▸ **Testo fornito**:
::::::
Mi spiego meglio. La Cina ha ottenuto due risoluzioni attraverso il Consiglio dei diritti umani delle Nazioni Unite.
La prima che «suggerisce che i diritti umani devono essere bilanciati con le esigenze di sviluppo economico», mentre l’altra chiede che i «contesti culturali siano presi in considerazione quando si considerano gli standard sui diritti umani».
Attualmente gli Stati Uniti non si preoccupano del Consiglio per i diritti umani delle Nazioni Unite, mentre la Cina lo fa.
Da notare che gli Stati Uniti si sono ritirati dal Consiglio per i diritti umani dell’ONU nel 2018 quando l’ambasciatrice delle Nazioni Unite, Nikki Haley ha rassegnato le dimissioni perché di parte. A conferma di questo rapporto fra Haley e Israele, basta rileggere le dichiarazioni di Benjamin Netanyahu, che ha voluto personalmente ringraziarla per le sue politiche in favore di Israele. «Vorrei ringraziare l’ambasciatrice Nikki Haley, che ha guidato la lotta senza compromessi contro l’ipocrisia alle Nazioni Unite, e a favore della verità e della giustizia del nostro Paese», così aveva scritto Netanyahu sul suo profilo Twitter.
::::::
(Estratti di dati)
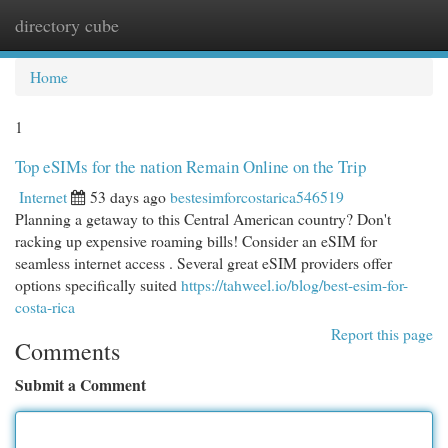
directory cube
Togg
navi
Home
1
Top eSIMs for the nation Remain Online on the Trip
Internet
53 days ago
bestesimforcostarica546519
Planning a getaway to this Central American country? Don't
racking up expensive roaming bills! Consider an eSIM for
seamless internet access . Several great eSIM providers offer
options specifically suited
https://tahweel.io/blog/best-esim-for-
costa-rica​
Report this page
Comments
Submit a Comment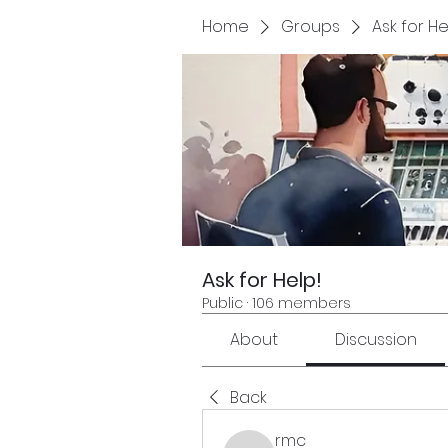
Home
Groups
Ask for He
Ask for Help!
Public
·
106 members
About
Discussion
Back
rmc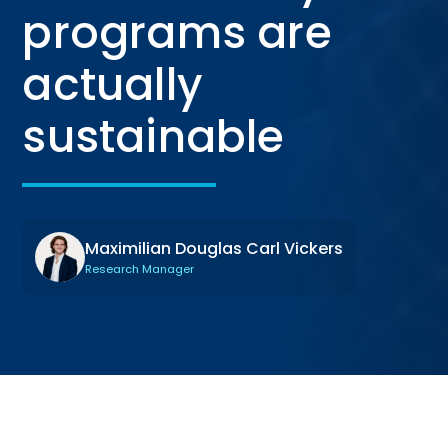
programs are
actually
sustainable
Maximilian Douglas Carl Vickers
Research Manager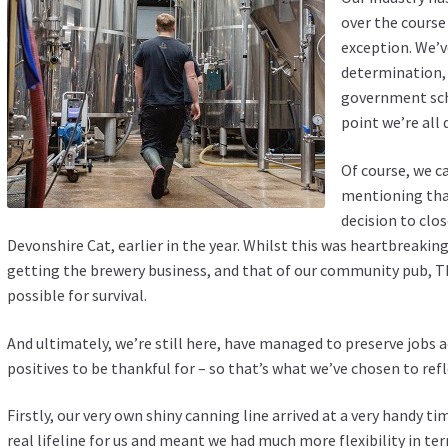
over the course
exception. We’v
determination,
government sch
point we’re all
Of course, we c
mentioning that
decision to clo
Devonshire Cat, earlier in the year. Whilst this was heartbreaking 
getting the brewery business, and that of our community pub, Th
possible for survival.
And ultimately, we’re still here, have managed to preserve jobs 
positives to be thankful for – so that’s what we’ve chosen to ref
Firstly, our very own shiny canning line arrived at a very handy ti
real lifeline for us and meant we had much more flexibility in te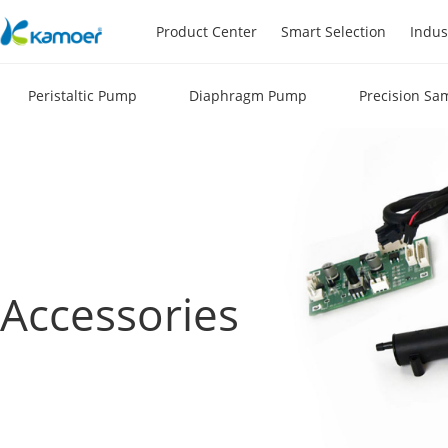
Product Center
Smart Selection
Indus
Peristaltic Pump
Diaphragm Pump
Precision Sa
Accessories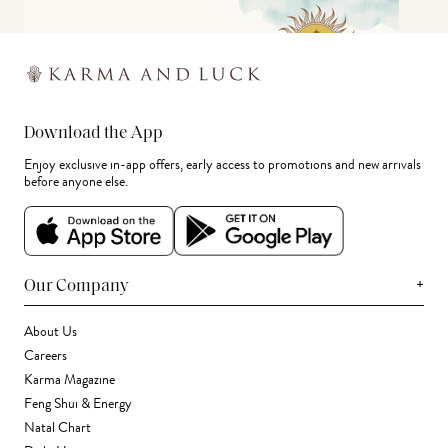
Download the App
Enjoy exclusive in-app offers, early access to promotions and new arrivals
before anyone else.
+
Our Company
About Us
Careers
Karma Magazine
Feng Shui & Energy
Natal Chart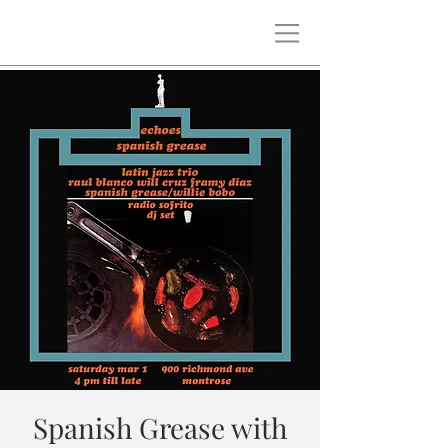
Spanish Grease with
::::::
▸ **Consegna dell'esercizio**: Trascriva fedelmente il passo del testo sul Consiglio per i diritti umani dell'ONU da "Attualmente gli Stati" a "suo profilo Twitter.". I record qui riportati provengono da una fonte diversa.

▸ **Soluzione dell'esercizio**:
Attualmente gli Stati Uniti non si preoccupano del Consiglio per i diritti umani delle Nazioni Unite, mentre la Cina lo fa.
Da notare che gli Stati Uniti si sono ritirati dal Consiglio per i diritti umani dell’ONU nel 2018 quando l’ambasciatrice delle Nazioni Unite, Nikki Haley ha rassegnato le dimissioni perché di parte. A conferma di questo rapporto fra Haley e Israele, basta rileggere le dichiarazioni di Benjamin Netanyahu, che ha voluto personalmente ringraziarla per le sue politiche in favore di Israele. «Vorrei ringraziare l’ambasciatrice Nikki Haley, che ha guidato la lotta senza compromessi contro l’ipocrisia alle Nazioni Unite, e a favore della verità e della giustizia del nostro Paese», così aveva scritto Netanyahu sul suo profilo Twitter.